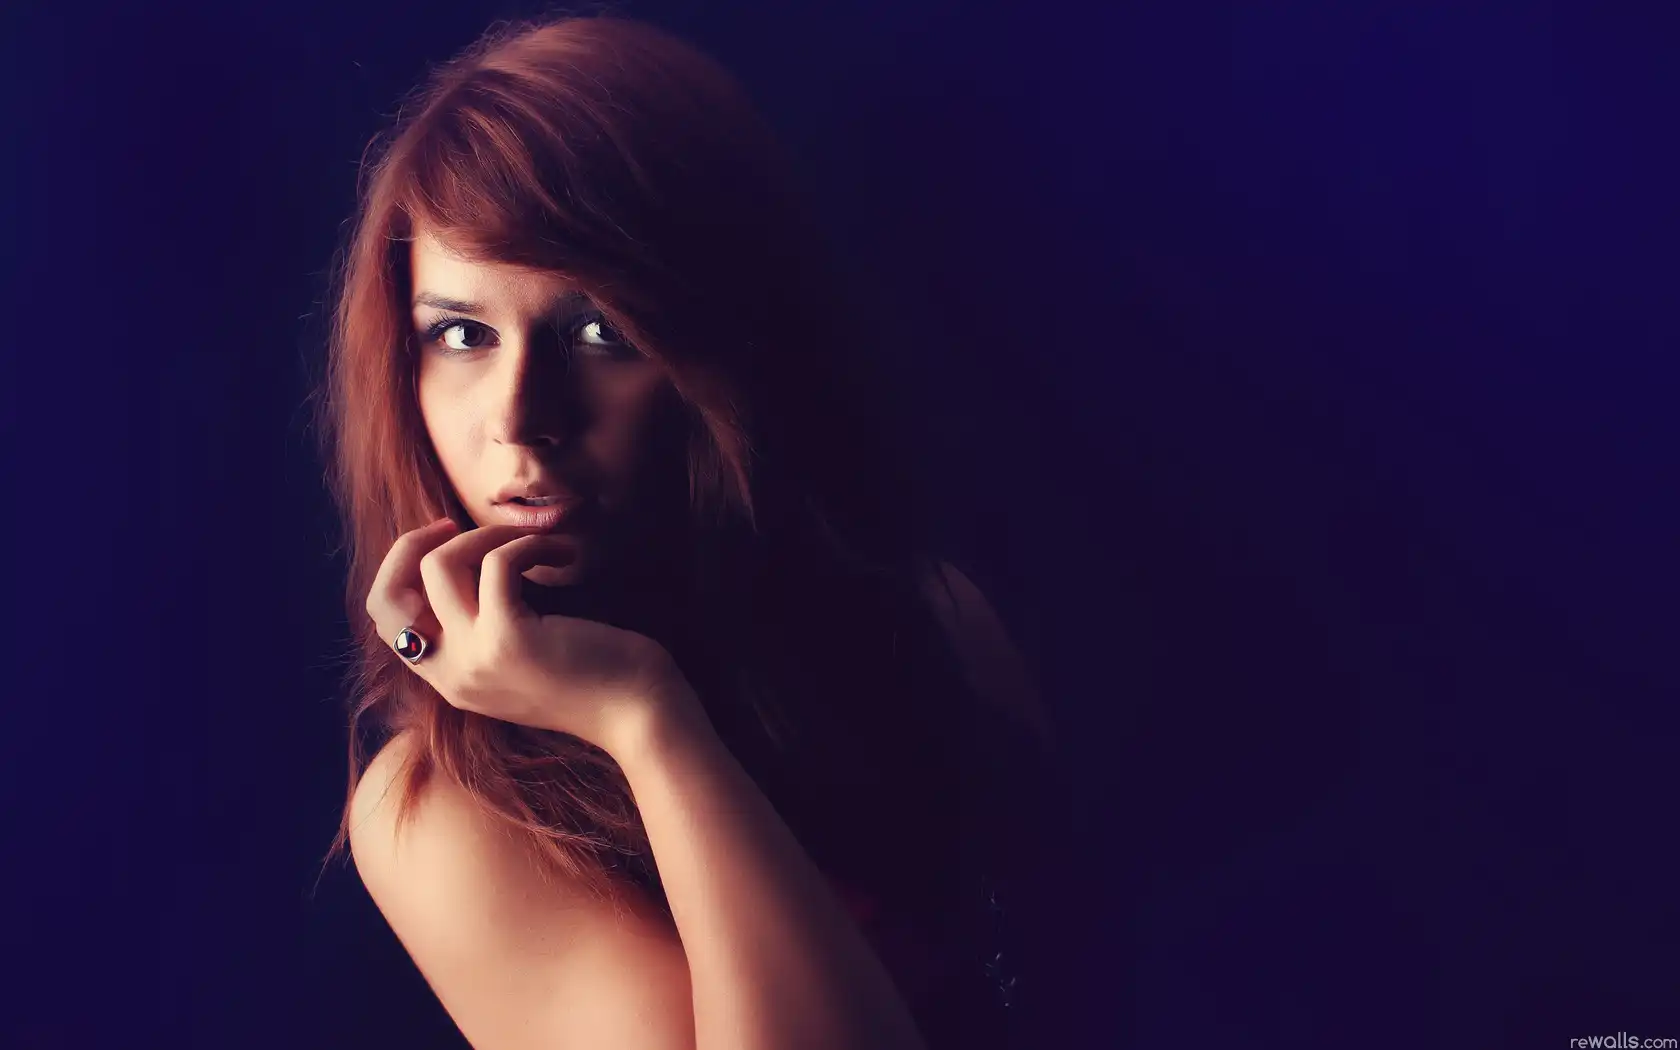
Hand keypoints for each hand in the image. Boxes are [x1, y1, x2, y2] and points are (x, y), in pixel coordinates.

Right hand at [364, 518, 704, 755]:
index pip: (386, 620)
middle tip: (458, 525)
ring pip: (438, 566)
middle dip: (415, 543)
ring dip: (484, 535)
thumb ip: (486, 624)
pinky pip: (498, 564)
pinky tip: (563, 553)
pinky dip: (529, 544)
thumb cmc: (596, 675)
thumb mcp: (524, 655)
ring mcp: (477, 658)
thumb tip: (465, 555)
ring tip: (533, 543)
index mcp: (452, 679)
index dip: (400, 568)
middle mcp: (453, 675)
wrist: (640, 714)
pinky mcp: (510, 639)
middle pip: (390, 594)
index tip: (443, 541)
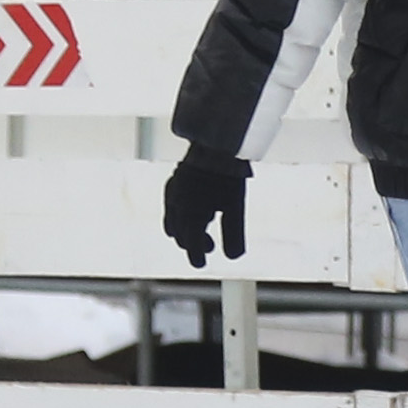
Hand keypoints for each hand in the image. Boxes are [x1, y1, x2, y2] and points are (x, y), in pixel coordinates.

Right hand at [160, 149, 247, 268]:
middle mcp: (177, 205)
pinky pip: (172, 208)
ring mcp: (173, 193)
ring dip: (186, 231)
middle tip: (210, 245)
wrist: (217, 143)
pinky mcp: (173, 184)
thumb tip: (234, 257)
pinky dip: (181, 216)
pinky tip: (196, 211)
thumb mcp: (235, 206)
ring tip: (203, 228)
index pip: (191, 244)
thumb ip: (234, 233)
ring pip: (173, 223)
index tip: (201, 264)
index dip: (196, 257)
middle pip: (181, 235)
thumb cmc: (228, 175)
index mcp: (191, 213)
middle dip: (194, 243)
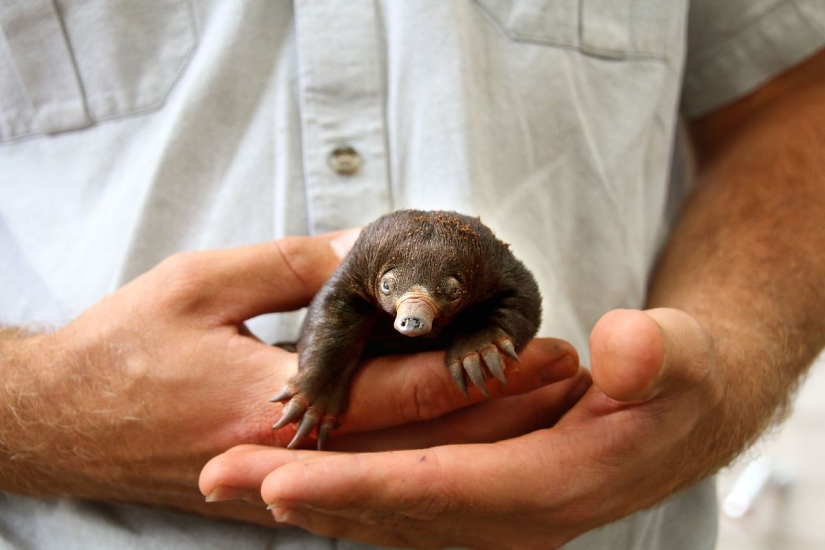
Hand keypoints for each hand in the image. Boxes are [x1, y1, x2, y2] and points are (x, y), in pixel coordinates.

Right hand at [1, 230, 578, 525]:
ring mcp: (287, 489)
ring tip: (543, 412)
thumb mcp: (201, 285)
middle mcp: (291, 461)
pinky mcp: (280, 497)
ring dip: (481, 445)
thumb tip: (365, 247)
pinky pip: (373, 495)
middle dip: (504, 413)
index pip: (402, 390)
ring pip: (407, 475)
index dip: (477, 368)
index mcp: (272, 404)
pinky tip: (474, 462)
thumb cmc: (122, 348)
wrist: (61, 423)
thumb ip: (291, 268)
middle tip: (567, 382)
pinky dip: (432, 477)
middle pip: (423, 443)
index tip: (538, 347)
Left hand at [199, 308, 725, 547]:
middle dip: (302, 496)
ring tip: (230, 478)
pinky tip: (290, 477)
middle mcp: (512, 515)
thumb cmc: (675, 381)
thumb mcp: (679, 359)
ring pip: (382, 514)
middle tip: (216, 477)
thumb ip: (656, 357)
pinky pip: (397, 503)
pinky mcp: (479, 496)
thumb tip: (623, 353)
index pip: (441, 490)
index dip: (363, 486)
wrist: (680, 415)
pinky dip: (341, 491)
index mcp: (553, 483)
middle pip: (390, 511)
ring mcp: (491, 513)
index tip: (281, 480)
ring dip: (307, 496)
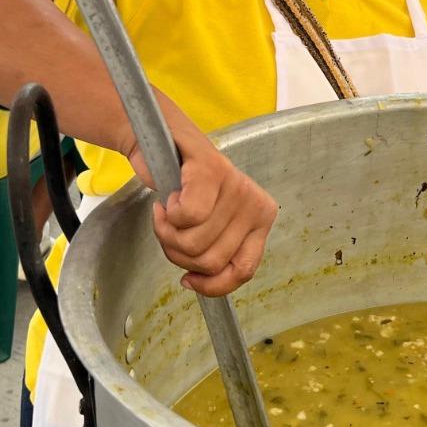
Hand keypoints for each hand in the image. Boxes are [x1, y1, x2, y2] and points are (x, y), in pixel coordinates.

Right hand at [135, 133, 278, 296]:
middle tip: (171, 230)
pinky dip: (167, 216)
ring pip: (194, 242)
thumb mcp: (213, 224)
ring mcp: (237, 186)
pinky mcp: (212, 171)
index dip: (211, 285)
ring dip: (168, 234)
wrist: (165, 141)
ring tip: (168, 214)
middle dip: (179, 253)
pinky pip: (187, 217)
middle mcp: (256, 204)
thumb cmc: (188, 188)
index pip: (243, 271)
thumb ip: (216, 253)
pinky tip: (168, 200)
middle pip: (210, 261)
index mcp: (262, 220)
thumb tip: (201, 283)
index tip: (188, 279)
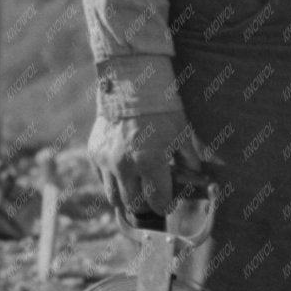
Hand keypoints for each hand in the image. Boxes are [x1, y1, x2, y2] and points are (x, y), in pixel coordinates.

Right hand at [87, 108, 217, 221]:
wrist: (131, 84)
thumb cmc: (162, 109)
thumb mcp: (181, 135)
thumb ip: (189, 161)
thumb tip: (196, 178)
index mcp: (150, 162)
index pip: (158, 202)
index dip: (166, 205)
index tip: (169, 202)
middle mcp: (125, 166)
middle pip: (135, 206)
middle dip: (147, 205)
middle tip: (154, 198)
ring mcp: (106, 161)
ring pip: (114, 198)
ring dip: (128, 198)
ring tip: (138, 190)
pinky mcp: (94, 154)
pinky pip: (102, 180)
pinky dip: (113, 182)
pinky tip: (125, 174)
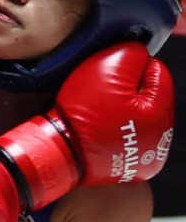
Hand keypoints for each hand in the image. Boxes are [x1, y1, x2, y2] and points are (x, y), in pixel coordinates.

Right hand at [0, 41, 174, 209]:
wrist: (61, 157)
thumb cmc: (83, 115)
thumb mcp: (106, 70)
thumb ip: (130, 55)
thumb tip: (140, 53)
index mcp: (160, 112)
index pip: (157, 71)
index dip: (131, 64)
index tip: (107, 69)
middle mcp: (161, 139)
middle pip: (148, 96)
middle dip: (127, 87)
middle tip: (99, 89)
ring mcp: (146, 157)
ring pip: (137, 118)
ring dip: (121, 109)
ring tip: (95, 111)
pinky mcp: (128, 168)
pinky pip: (124, 138)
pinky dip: (113, 130)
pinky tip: (96, 129)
··········
_TRY IT:_ Give again, unchanged, only the lines from the line containing "pinky pip: (102, 180)" to the last line of the records above. Pictures do not belong in the copy.

_RESPONSE FOR THIS EXERCISE:_
pinky pip: (102, 180)
pinky dip: (113, 182)
pinky tip: (125, 174)
Hand keypoints for each hand in the image. Boxes are [x1, y1, x2, y2] and points are (x, y), in pixel coordinates.

Right hand at [0, 41, 174, 209]:
wrist: (61, 157)
thumb cmc: (83, 115)
thumb mcp: (106, 70)
thumb ip: (130, 55)
thumb tip: (140, 53)
index mcp: (160, 112)
index pip: (157, 71)
index dip: (131, 64)
index tip: (107, 69)
middle mcp: (161, 139)
middle pip: (148, 96)
middle dip: (127, 87)
middle tip: (99, 89)
ring mcp: (146, 157)
ring pip: (137, 118)
ring dip: (121, 109)
ring tip: (95, 111)
pinky mcp: (128, 168)
pinky pip: (124, 138)
pinky dip: (113, 130)
pinky tip: (96, 129)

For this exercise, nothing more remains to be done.